Mais uma vez, a palavra da mulher é invalidada antes mesmo de qualquer apuração. Sua vida, sua personalidade e seu histórico são usados contra ela, enquanto o homem acusado raramente tem seu caráter questionado.
O histórico de Russell Crowe
Vale lembrar que o ator Russell Crowe, vencedor do Oscar por Gladiador (2001), acumula episódios de agressividade documentados pela imprensa. Em 2005, foi preso em Nova York após agredir um funcionário de hotel ao jogar um telefone contra ele. Em 2002, admitiu publicamente não se arrepender de um confronto físico com um executivo de TV durante a cerimônia do Bafta.
Esses antecedentes, porém, não foram suficientes para que sua versão fosse posta em xeque. Ao contrário: quem foi julgada e ridicularizada foi a mulher que o denunciou.
Machismo estrutural e cumplicidade social
Esse duplo padrão revela como o machismo estrutural opera: o benefício da dúvida é quase sempre concedido ao homem, mesmo quando há evidências de comportamento violento. Já a mulher, especialmente quando negra como Azealia Banks, precisa enfrentar não apenas a violência sofrida, mas também a descrença pública e o linchamento moral.
O mais grave é perceber que essas dúvidas não vêm apenas de homens.
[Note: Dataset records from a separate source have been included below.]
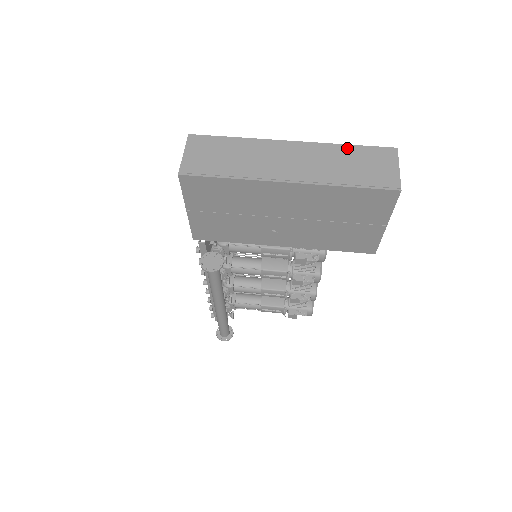
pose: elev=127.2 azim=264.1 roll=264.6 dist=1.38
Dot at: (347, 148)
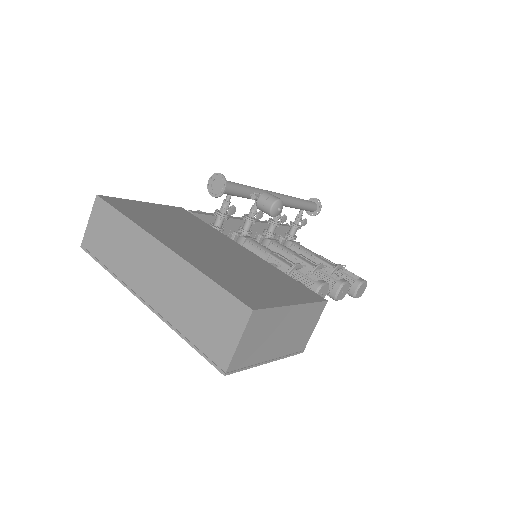
Dot at: (204, 282)
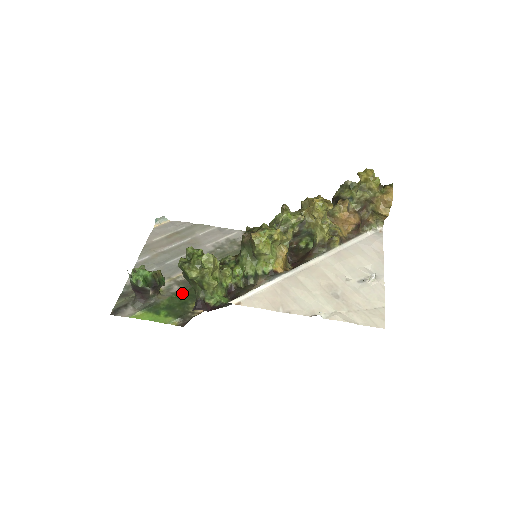
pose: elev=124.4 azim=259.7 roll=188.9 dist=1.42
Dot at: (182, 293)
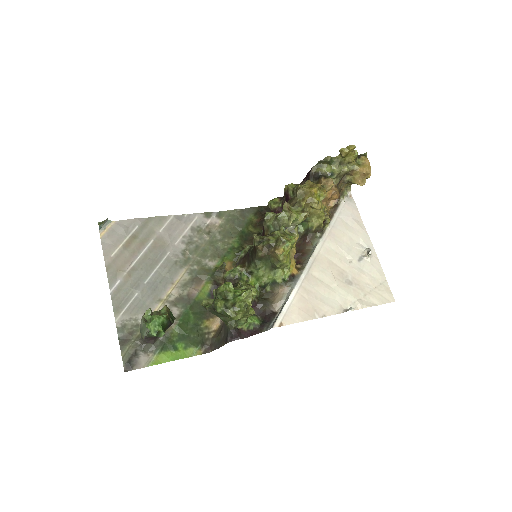
Dot at: (186, 315)
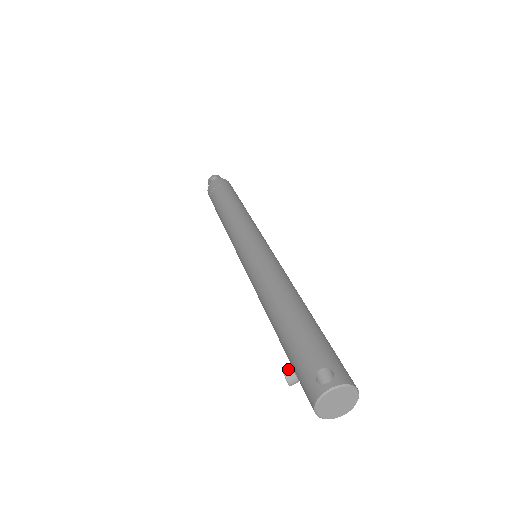
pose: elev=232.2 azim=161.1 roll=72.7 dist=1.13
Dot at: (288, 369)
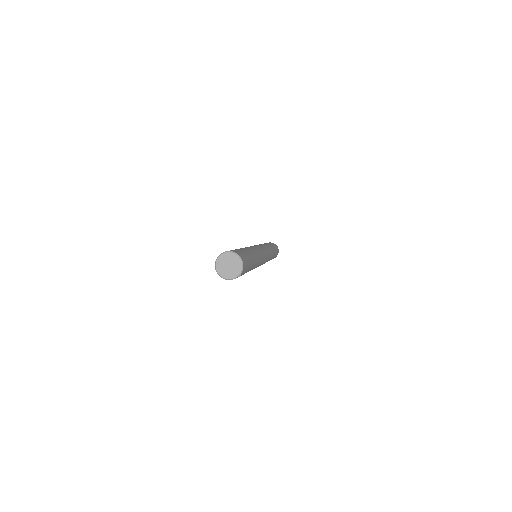
Dot at: occluded
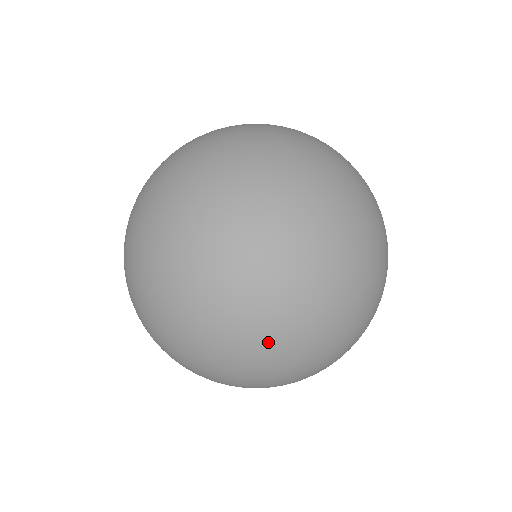
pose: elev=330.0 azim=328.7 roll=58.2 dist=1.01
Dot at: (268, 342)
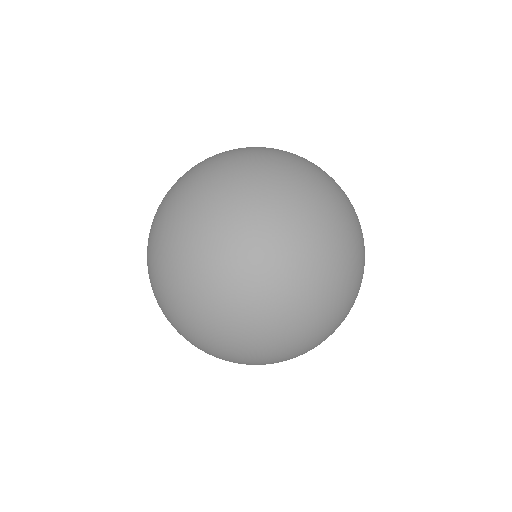
Dot at: (198, 347)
Muitas mulheres também reproduzem o mesmo discurso de descrédito, o que mostra a força da cultura patriarcal e o quanto ela atravessa relações sociais de maneira transversal.
A questão que fica é: até quando o mundo seguirá julgando a mulher antes mesmo de ouvir sua voz, e protegendo homens poderosos, mesmo diante de seus históricos de agressão?